Currently, my trading is aimed at generating cash flow to supplement income until retirement, whilst our “nest egg” delivers growth. I have two portfolios based on a short to medium term strategy of 3 to 18 months trading the top 200 Australian shares. These are selected on technical analysis primarily by starting my analysis on monthly charts. Subsequently, when my criteria are met, I proceed to the weekly chart to fine-tune my analysis for an entry or exit. It is difficult to judge how much time I actually spend on managing them. Backtesting goes on to determine whether my strategy actually suits a stock before I include it on my watch list.

Q 8. Is there anyone trade (win or loss) that had a profound effect on your development as a trader? If so, what did you learn from the trade? 

I was long in a CFD on Transfield Services just after the Global Financial Crisis. I thought that the market had turned, so along was a sure bet. Unfortunately, it went into a trading halt.  When it resumed, trading opened at about 20 percent below the previous close. Ouch! It hurt. This was the moment I realized enough was enough as I had incurred too many losses. In hindsight, I now know that I was trading on speculation, NOT confirmation. Speculation is now an absolute “no-go” strategy.

Q 9. Can you tell us about your best and worst trades? 

The above-mentioned example would have to be my absolute worst trade ever. For me, any successful trade is one in which I have remained absolutely faithful to my trading plan: win, lose or break even. However, I must admit, profitable ones are the best. One I currently still hold is Aquila Resources.
Although I haven’t exited from this yet, I am enormously pleased with how I have traded it. After backtesting this stock and achieving a 90 percent hit rate, I concluded it would be an excellent stock to place on my watch list.

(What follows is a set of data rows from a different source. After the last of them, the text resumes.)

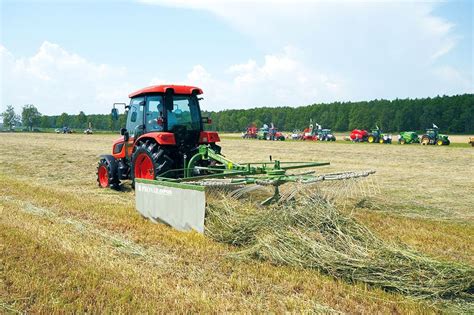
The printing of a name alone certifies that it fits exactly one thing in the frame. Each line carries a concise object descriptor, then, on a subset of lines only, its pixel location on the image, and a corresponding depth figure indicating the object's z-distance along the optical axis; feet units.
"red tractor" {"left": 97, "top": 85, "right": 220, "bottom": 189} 25.29
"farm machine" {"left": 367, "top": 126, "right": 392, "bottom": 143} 116.26
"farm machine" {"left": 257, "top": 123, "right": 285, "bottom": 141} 135.74
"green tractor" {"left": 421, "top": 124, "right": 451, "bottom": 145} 107.24
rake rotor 18.42
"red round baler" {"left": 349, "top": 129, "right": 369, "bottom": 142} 123.34
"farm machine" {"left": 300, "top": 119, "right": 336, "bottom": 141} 132.67
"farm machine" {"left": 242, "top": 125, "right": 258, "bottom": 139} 147.43
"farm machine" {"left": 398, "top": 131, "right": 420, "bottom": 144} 113.60
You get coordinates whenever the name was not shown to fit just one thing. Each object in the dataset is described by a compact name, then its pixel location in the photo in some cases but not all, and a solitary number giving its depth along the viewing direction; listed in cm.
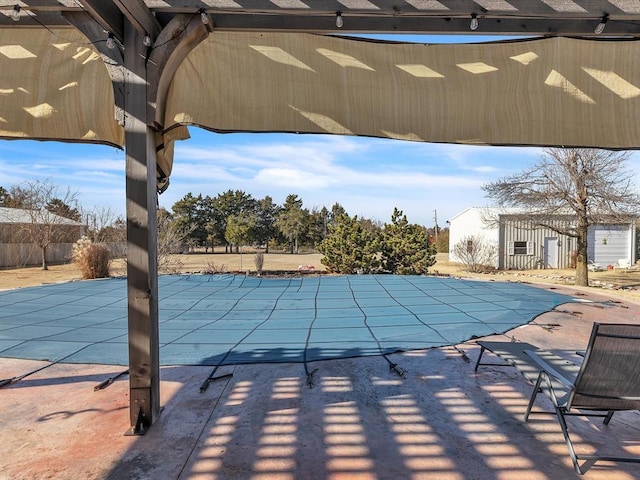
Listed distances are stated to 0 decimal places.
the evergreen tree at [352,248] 1406
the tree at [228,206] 3570
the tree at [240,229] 3297
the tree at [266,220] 3684
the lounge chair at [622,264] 1881
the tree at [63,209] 2220
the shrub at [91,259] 1125
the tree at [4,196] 2939
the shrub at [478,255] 1772
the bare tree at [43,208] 1839
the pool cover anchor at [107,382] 295
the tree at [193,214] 3416
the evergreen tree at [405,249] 1398
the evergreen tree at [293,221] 3584
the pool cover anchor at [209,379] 292
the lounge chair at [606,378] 186
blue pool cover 403
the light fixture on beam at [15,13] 201
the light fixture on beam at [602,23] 209
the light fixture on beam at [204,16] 205
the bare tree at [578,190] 1155
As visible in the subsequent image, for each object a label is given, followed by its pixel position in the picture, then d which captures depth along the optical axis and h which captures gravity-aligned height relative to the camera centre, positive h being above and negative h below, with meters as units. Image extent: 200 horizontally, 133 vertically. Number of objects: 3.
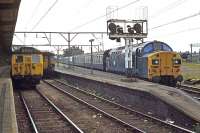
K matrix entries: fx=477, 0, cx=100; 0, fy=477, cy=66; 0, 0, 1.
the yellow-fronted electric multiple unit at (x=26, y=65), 31.77 -0.45
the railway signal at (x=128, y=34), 29.03 +1.53
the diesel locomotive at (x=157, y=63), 27.08 -0.33
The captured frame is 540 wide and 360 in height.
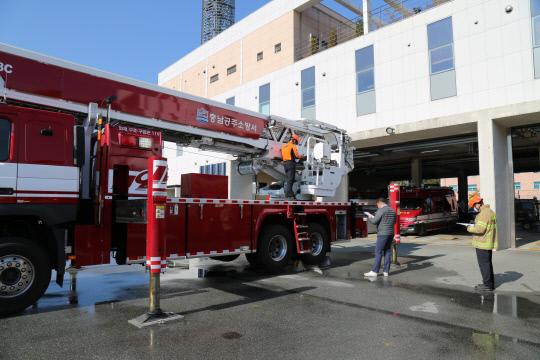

Entering on a weekly chart using Dow theory it initially dropped to within $0.01 of my stop, and then went up approximately 30 percent before falling away again to just below where I entered all without giving me an exit trigger. The stock is now trading well above that and I now have a trailing stop, which if
triggered, will deliver a 60 percent profit. I would never have been able to trade this way with confidence without the benefit of back testing . Time will tell how this trade unfolds. But so far, this would have to be my best trade ever. 

We have the funds to continue with another year of our wonderful adventure around Australia. We would have been looking for jobs otherwise.